OpenAI responded to the criticism by saying they’ll allow researchers access to Codex. But the application process is opaque: researchers need to fill out a form, and the company decides who gets approved. It is not clear who counts as a researcher, how long they need to wait, or how many people will be approved. Most importantly, Codex is only available through the researcher program “for a limited period of time” (exactly how long is unknown).

OpenAI regularly updates newer models, such as GPT-3.5 and GPT-4, so the use of those models is automatically a barrier to reproducibility. The company does offer snapshots of specific versions so that the models continue to perform in the same way in downstream applications. But OpenAI only maintains these snapshots for three months. That means the prospects for reproducible research using the newer models are also dim-to-nonexistent.

Researchers aren’t the only ones who could want to reproduce scientific results. Developers who want to use OpenAI’s models are also left out. If they are building applications using OpenAI’s models, they cannot be sure about the model’s future behavior when current models are deprecated. OpenAI says developers should switch to the newer GPT 3.5 model, but this model is worse than Codex in some settings.

Concerns with OpenAI’s model deprecations are amplified because LLMs are becoming key pieces of infrastructure. Researchers and developers rely on LLMs as a foundation layer, which is then fine-tuned for specific applications or answering research questions. OpenAI isn’t responsibly maintaining this infrastructure by providing versioned models.

Researchers had less than a week to shift to using another model before OpenAI deprecated Codex. OpenAI asked researchers to switch to GPT 3.5 models. But these models are not comparable, and researchers’ old work becomes irreproducible. The company’s hasty deprecation also falls short of standard practices for deprecating software: companies usually offer months or even years of advance notice before deprecating their products.

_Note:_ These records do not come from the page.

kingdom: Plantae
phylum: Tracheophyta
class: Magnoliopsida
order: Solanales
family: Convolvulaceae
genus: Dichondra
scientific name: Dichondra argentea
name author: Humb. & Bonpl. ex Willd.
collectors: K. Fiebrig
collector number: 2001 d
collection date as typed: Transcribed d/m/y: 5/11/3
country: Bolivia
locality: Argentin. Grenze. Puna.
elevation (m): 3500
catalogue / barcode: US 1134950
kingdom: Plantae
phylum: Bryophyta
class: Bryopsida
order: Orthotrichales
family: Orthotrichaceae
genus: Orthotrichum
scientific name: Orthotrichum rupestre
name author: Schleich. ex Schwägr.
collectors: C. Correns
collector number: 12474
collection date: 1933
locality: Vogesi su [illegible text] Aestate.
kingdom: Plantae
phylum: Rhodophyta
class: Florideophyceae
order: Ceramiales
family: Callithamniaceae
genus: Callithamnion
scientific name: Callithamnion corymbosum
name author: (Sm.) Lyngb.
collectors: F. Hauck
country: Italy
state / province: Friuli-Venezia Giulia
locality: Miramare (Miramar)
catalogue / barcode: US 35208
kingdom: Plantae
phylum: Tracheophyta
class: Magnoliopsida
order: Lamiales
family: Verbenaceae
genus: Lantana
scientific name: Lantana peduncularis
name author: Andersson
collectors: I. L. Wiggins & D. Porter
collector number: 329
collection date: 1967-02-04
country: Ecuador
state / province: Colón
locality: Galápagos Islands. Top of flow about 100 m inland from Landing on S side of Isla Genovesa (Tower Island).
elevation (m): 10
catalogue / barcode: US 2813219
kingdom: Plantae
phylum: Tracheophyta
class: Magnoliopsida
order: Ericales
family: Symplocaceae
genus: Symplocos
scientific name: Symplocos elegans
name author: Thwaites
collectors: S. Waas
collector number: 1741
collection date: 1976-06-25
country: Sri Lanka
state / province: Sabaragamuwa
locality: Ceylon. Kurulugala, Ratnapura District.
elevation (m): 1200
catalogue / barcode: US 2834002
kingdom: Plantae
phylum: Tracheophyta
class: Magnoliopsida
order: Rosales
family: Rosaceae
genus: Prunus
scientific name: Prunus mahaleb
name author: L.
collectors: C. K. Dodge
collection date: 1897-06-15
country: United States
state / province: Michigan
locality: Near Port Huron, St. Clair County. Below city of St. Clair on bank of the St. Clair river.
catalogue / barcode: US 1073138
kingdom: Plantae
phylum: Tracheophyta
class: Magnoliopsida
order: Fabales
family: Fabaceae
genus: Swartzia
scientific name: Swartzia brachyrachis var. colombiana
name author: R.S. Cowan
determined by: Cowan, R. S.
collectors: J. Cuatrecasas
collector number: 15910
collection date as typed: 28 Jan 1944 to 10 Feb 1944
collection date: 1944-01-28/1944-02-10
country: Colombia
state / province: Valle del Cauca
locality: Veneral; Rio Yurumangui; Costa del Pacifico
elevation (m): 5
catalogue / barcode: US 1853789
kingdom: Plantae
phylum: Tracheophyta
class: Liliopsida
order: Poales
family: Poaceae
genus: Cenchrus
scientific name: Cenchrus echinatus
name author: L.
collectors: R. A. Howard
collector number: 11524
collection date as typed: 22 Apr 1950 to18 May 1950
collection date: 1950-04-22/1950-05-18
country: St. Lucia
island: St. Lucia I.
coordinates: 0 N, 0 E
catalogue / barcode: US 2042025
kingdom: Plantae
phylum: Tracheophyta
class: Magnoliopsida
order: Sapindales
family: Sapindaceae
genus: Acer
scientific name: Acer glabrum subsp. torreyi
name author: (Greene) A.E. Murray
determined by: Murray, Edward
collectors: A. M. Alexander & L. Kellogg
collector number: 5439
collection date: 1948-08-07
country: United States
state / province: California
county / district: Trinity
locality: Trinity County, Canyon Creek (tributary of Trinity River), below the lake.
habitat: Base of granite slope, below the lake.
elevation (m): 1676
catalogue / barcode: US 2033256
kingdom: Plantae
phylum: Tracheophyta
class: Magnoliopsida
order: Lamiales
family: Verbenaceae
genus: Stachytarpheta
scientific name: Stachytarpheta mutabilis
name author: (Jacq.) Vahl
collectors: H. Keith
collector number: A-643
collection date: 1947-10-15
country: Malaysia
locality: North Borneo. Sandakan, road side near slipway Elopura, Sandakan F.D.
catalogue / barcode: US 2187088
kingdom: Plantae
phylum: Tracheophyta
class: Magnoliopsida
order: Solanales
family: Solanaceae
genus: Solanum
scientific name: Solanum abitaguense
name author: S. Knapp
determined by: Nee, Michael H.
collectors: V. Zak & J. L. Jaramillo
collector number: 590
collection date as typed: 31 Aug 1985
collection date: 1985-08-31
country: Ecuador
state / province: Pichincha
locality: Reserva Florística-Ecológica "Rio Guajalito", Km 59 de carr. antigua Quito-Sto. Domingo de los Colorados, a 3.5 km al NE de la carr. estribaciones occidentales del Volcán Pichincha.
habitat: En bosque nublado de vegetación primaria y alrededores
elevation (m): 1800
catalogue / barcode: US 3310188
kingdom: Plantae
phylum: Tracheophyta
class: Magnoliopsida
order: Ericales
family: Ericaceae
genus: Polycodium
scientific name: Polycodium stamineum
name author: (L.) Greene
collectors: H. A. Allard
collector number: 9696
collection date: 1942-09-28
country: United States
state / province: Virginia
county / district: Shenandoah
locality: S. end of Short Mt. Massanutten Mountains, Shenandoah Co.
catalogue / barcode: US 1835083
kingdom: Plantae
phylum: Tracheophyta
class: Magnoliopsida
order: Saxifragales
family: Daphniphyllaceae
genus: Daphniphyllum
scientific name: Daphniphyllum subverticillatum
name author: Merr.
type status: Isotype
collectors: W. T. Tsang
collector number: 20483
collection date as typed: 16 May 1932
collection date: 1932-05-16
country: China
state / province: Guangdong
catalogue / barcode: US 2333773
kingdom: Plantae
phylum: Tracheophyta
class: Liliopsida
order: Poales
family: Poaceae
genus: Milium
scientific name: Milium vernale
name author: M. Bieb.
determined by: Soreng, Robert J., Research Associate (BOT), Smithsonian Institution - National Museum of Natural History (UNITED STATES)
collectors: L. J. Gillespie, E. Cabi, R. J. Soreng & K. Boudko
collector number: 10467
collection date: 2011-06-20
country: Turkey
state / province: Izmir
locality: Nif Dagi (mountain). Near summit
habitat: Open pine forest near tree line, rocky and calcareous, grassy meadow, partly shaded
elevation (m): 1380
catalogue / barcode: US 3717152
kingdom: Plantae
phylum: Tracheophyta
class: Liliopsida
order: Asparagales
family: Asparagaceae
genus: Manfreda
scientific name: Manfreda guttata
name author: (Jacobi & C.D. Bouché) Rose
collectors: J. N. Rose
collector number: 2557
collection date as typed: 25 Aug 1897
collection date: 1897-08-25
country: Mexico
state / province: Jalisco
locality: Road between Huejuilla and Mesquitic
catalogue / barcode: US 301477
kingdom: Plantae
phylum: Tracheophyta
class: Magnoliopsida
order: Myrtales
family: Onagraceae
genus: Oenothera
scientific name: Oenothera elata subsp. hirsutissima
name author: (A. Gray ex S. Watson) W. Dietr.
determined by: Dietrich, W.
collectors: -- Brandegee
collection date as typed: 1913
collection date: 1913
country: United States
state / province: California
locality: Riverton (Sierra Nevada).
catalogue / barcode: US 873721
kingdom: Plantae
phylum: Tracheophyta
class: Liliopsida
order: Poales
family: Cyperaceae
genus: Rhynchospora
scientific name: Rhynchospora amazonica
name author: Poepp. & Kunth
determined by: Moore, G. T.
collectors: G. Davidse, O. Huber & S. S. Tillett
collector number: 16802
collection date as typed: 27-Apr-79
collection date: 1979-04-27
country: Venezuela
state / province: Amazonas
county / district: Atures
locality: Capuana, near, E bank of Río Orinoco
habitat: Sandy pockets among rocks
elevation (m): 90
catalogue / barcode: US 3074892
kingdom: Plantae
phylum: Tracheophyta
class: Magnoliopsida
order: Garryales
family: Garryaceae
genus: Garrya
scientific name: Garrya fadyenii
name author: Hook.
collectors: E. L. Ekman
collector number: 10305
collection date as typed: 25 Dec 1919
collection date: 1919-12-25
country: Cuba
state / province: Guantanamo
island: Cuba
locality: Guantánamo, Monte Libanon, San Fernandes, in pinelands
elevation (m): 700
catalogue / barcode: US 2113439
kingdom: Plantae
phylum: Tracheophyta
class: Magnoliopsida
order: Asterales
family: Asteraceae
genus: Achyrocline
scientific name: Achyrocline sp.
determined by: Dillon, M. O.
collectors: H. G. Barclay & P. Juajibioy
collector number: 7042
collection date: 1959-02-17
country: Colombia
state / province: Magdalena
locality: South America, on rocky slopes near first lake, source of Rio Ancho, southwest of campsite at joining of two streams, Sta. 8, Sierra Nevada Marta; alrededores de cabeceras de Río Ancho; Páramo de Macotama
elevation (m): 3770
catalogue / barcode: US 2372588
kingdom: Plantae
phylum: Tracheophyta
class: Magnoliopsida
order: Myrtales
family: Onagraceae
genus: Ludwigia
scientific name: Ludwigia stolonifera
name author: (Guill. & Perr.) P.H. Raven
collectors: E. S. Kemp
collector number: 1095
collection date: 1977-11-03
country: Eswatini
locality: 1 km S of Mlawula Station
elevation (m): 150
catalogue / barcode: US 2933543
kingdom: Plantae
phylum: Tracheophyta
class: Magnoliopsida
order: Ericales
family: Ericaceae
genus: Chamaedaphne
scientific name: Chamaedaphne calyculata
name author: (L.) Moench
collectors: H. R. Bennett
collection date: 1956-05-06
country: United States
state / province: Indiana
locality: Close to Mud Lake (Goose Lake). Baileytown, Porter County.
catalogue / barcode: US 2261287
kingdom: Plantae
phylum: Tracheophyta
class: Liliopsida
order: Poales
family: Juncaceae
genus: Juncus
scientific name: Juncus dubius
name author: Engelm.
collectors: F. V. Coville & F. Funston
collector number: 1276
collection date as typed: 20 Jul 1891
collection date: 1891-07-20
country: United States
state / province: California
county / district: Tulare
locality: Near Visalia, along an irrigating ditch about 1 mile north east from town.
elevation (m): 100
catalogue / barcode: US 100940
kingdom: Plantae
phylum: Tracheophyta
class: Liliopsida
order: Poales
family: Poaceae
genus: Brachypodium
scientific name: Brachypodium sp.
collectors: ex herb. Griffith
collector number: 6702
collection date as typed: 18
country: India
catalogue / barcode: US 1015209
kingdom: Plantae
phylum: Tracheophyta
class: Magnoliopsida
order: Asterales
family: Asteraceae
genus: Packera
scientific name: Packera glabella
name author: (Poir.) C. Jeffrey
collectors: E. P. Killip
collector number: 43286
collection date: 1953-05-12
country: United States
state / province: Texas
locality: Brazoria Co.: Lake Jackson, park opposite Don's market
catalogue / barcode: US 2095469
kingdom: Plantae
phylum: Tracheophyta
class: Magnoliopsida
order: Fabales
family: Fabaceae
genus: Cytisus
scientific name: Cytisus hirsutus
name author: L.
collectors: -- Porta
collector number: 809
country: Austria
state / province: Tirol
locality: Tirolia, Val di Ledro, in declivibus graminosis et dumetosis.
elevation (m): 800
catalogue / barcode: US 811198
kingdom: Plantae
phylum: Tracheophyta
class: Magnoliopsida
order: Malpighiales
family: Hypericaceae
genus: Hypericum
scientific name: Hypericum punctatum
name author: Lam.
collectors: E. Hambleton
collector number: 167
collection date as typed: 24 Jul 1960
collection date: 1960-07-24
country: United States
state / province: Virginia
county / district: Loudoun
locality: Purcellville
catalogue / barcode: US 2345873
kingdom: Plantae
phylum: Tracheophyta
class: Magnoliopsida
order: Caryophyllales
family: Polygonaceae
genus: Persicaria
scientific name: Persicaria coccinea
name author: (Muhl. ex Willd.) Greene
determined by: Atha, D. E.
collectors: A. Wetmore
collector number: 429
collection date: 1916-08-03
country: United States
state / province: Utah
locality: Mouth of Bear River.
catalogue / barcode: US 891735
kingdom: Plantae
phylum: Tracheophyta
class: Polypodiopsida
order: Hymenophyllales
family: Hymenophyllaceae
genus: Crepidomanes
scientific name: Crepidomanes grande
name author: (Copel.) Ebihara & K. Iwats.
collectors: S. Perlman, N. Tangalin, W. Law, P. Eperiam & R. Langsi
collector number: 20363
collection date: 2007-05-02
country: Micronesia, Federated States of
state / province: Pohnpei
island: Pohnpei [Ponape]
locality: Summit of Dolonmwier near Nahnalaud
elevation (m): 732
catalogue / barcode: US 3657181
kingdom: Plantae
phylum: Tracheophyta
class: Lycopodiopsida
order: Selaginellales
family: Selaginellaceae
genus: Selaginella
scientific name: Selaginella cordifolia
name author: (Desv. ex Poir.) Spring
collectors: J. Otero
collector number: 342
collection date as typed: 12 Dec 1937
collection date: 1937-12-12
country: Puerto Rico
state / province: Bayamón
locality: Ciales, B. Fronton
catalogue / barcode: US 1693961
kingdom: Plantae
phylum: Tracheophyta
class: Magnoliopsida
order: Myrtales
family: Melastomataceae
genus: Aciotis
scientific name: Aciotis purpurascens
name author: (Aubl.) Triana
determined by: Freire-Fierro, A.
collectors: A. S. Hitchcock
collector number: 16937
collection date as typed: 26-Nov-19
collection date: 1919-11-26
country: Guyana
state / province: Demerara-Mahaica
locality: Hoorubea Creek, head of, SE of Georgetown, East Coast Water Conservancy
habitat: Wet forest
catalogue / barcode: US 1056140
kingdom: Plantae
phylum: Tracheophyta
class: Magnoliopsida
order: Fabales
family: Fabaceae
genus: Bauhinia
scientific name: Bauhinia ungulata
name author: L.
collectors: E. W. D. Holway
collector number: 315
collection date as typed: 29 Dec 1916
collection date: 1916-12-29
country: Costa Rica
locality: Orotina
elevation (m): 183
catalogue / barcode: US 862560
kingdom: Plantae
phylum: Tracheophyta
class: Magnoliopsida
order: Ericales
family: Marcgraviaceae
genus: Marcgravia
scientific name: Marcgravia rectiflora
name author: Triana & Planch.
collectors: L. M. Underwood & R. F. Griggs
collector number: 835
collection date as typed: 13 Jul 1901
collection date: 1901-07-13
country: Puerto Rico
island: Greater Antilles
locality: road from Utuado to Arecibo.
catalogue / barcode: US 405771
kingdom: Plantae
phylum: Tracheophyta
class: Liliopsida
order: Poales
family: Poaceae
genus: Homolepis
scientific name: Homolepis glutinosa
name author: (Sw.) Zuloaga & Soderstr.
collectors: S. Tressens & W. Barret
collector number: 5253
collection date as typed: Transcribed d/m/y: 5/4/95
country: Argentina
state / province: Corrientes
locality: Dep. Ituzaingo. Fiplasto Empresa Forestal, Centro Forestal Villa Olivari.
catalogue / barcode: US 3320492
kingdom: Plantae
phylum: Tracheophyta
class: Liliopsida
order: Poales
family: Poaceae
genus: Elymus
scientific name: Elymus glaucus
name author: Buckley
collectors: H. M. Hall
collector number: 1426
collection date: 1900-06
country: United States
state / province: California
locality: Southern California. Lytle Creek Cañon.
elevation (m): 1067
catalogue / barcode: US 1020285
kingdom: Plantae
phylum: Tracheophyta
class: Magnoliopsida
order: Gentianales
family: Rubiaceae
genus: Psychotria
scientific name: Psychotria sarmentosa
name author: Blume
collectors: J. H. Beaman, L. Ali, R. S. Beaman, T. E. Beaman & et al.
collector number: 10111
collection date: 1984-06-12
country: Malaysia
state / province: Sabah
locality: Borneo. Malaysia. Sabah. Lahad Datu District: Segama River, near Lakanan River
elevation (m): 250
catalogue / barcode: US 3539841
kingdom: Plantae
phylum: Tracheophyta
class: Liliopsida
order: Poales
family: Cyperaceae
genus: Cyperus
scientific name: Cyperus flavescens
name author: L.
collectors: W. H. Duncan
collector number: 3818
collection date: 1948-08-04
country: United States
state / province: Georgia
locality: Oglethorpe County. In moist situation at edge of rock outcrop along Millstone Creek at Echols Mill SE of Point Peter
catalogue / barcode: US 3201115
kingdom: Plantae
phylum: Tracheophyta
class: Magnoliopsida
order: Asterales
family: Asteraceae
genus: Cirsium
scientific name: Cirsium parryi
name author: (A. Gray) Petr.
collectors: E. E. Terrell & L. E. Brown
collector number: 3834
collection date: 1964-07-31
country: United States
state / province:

LLMs hold exciting possibilities for research. Using publicly available LLMs could reduce the resource gap between tech companies and academic research, since researchers don’t need to train LLMs from scratch. As research in generative AI shifts from developing LLMs to using them for downstream tasks, it is important to ensure reproducibility. 

OpenAI’s haphazard deprecation of Codex shows the need for caution when using closed models from tech companies. Using open-source models, such as BLOOM, would circumvent these issues: researchers would have access to the model instead of relying on tech companies. Open-sourcing LLMs is a complex question, and there are many other factors to consider before deciding whether that’s the right step. But open-source LLMs could be a key step in ensuring reproducibility.